Mis estancias en Guatemala y las lecciones de mis alumnos maya-indígenas, siempre superiores a las que yo pretendo darles, me sugieren transmitir, a occidentales en progresiva pérdida de sensibilidad y de sentido de lo sagrado, una cosmovisión que se niega a abrir y herir la tierra, que defiende la integridad del suelo nutricio, de los acuíferos y de la cubierta vegetal, con su vida asociada, su paisaje y su envoltura cultural-espiritual. En Latinoamérica, África y Asia los pueblos indígenas –esos que, despectivamente, tantas veces calificamos de “atrasados”– nos aleccionan y, frecuentemente coaligados a los ecologistas, pagan con su vida la negativa a someter a tales humillaciones a la Madre Tierra.
Criticando la extracción del litio se cuestiona, seria y acertadamente, el nuevo mito del automóvil eléctrico que, como tal, sólo puede convencer a crédulos e ignorantes
Alguien, y alguna vez, tiene que imponer el respeto debido a la Madre Tierra, a la que la ideología del desarrollo no cesa de ofender, llevando al mundo a atolladeros cada vez más profundos y menos fáciles de superar. Los que dicen no a la mina de litio en Cáceres están sintonizando con esa cultura del respeto, de la prudencia y de la comunidad de intereses de la que, tan soberbia como estúpidamente, los desarrollados nos reímos. Y están, más todavía, poniendo en un brete la escandalosa hipocresía de nuestro Gobierno, que pretende llevarnos hacia la “transición ecológica” (como dice el título de ese Ministerio ridículo y mendaz), sustituyendo unas falacias por otras, una contaminación por otra.
Esta revuelta del litio debe así convertir un problema individual, aparentemente aislado y de carácter local o regional, en una prueba de la inviabilidad del sistema económico y de la banalidad de los políticos, evidenciando que no existe el menor interés en modificar de verdad la situación socioeconómica anterior a la pandemia, y persistiendo con cerrilismo en los rasgos esenciales de una de sus principales inconsistencias: el transporte. Nuestro Gobierno (todos los gobiernos) suspiran por volver a las andadas, y es obligación ciudadana pararle los pies en los numerosos frentes en los que quiere arrollarnos con su incompetencia y su falta de voluntad. En lugar de proceder a la reestructuración profunda del sector automovilístico, destinándolo a los medios colectivos, trenes y tranvías en primer lugar, nuestro Gobierno se allana ante la industria automovilística, que pretende sustituirse a sí misma, manteniendo ficciones y espejismos, y que lleva decenios marcándole la pauta y humillando a sus trabajadores con el chantaje del empleo, debido a su obsesiva automatización.

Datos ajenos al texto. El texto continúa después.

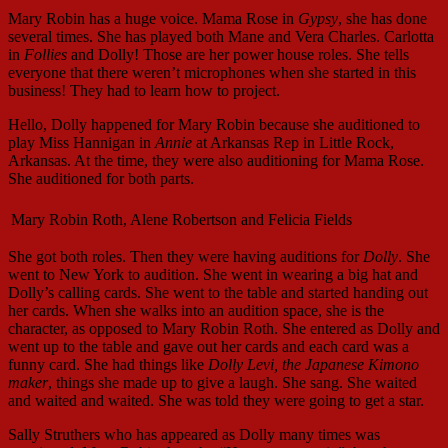
Mary Robin has a huge voice. Mama Rose in
Gypsy
, she has done
several times. She has played both Mane and Vera Charles. Carlotta
in
Follies
and Dolly! Those are her power house roles. She tells
everyone that there weren’t microphones when she started in this
business! They had to learn how to project.
Hello, Dolly happened for Mary Robin because she auditioned to
play Miss Hannigan in
Annie
at Arkansas Rep in Little Rock,
Arkansas. At the time, they were also auditioning for Mama Rose.
She auditioned for both parts.
Mary Robin Roth, Alene Robertson and Felicia Fields
She got both roles. Then they were having auditions for
Dolly
. She
went to New York to audition. She went in wearing a big hat and
Dolly’s calling cards. She went to the table and started handing out
her cards. When she walks into an audition space, she is the
character, as opposed to Mary Robin Roth. She entered as Dolly and
went up to the table and gave out her cards and each card was a
funny card. She had things like
Dolly Levi, the Japanese Kimono
maker
, things she made up to give a laugh. She sang. She waited
and waited and waited. She was told they were going to get a star.
Sally Struthers who has appeared as Dolly many times was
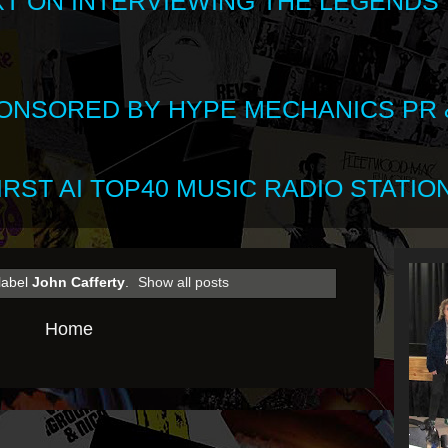
XT ON INTERVIEWING THE LEGENDS
SPONSORED BY HYPE MECHANICS PR &
RST AI TOP40 MUSIC RADIO STATION
label
John Cafferty
.
Show all posts
Home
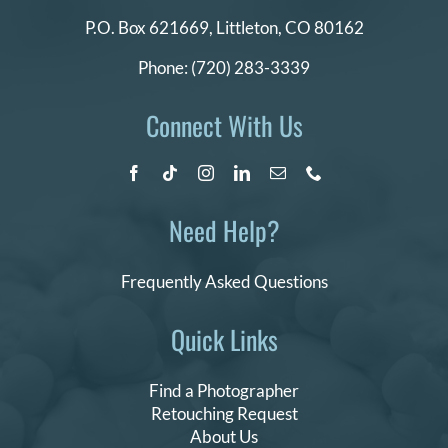
P.O. Box 621669,
Littleton, CO 80162
Phone:
(720) 283-3339
Connect With Us
Need Help?
Frequently Asked Questions
Quick Links
Find a Photographer
Retouching Request
About Us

En lugar de planificar una reducción del parque automovilístico, con políticas de estímulo al andar, la bicicleta y el transporte colectivo, simplemente se alinea con la reconversión y reproducción decidida por el propio sector que, como ha sucedido con las energías renovables, ha mantenido su negativa a “descontaminarse” durante medio siglo, hasta llegar él mismo a la conclusión de que le convenía cambiar, sometiendo, de nuevo, a los poderes públicos a sus renovados intereses.